**** Exercise input ****
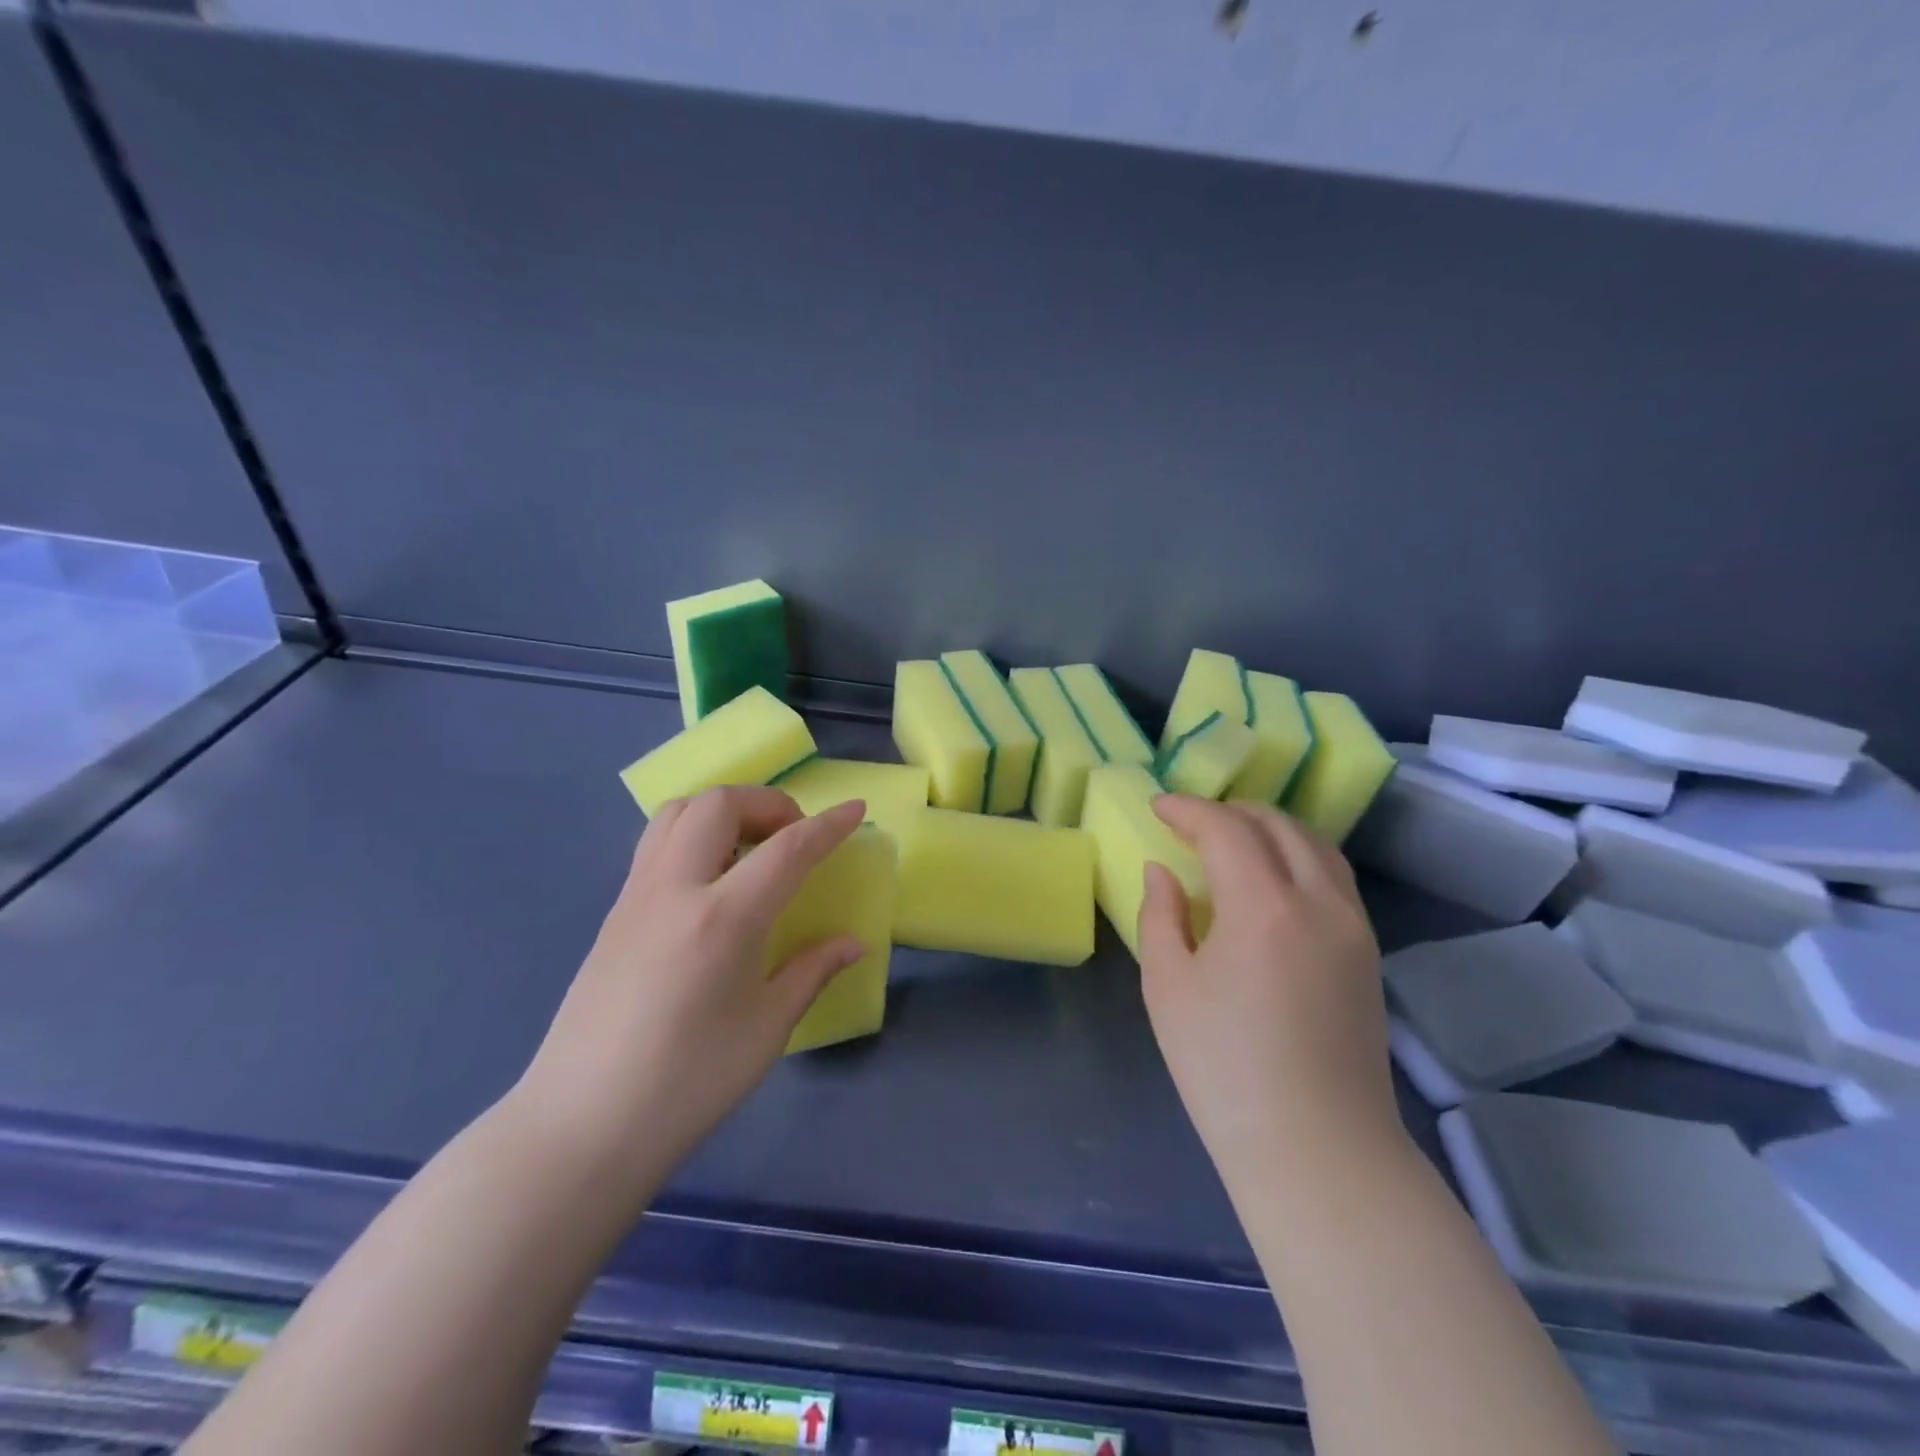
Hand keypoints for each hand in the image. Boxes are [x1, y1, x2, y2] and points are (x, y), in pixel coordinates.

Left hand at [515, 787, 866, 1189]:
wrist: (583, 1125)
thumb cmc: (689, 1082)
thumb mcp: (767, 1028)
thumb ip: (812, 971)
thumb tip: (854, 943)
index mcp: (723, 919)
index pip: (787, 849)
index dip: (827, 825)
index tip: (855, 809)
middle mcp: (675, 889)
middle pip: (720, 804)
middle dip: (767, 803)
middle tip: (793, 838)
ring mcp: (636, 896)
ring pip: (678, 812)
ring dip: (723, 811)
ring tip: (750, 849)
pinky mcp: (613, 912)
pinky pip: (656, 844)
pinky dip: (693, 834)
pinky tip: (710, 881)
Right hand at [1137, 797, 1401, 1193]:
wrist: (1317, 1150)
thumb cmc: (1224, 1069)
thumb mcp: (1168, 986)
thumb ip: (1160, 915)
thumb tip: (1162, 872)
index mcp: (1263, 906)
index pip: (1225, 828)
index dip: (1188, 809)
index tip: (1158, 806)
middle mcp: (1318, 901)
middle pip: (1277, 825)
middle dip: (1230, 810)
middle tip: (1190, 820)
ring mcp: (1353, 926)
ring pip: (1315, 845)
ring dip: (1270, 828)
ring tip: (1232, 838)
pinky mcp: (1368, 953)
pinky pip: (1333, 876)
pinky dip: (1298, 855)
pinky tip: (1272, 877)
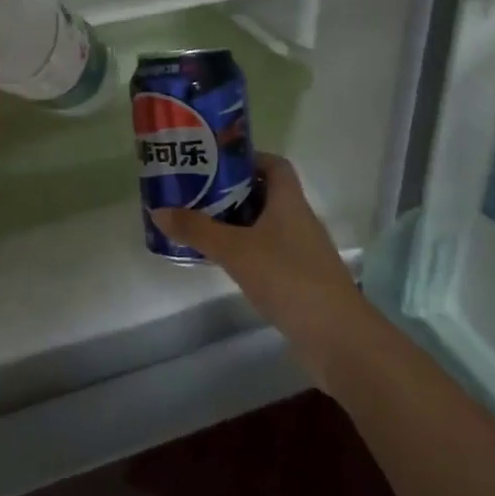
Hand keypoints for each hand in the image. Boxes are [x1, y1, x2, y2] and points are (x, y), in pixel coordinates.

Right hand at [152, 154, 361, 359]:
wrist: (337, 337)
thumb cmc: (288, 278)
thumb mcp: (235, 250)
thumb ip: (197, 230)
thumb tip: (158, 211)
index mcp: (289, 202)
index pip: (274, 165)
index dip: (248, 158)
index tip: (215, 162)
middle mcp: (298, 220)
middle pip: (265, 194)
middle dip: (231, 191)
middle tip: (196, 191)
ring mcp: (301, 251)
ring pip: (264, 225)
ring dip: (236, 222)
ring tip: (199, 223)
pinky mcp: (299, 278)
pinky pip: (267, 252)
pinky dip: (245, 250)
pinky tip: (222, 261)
****
## What to do
Starting at the line that contains "thumb ip: (812, 971)" and stopping after the line that contains "pinky mcp: (613, 912)", write out every line exactly as it appears above, and no other line.

## Exercise response
thumb ip: (812, 971)
thumb tip: (854, 943)
index mcp: (723, 919)
index pip: (787, 849)
index dip: (827, 825)
index tip: (855, 809)
middle mcp: (675, 889)
middle pip: (720, 804)
middle dip: (767, 803)
middle tip: (793, 838)
ring mcp: (636, 896)
ring pip: (678, 812)
ring dip: (723, 811)
ring tip: (750, 849)
pinky mcp: (613, 912)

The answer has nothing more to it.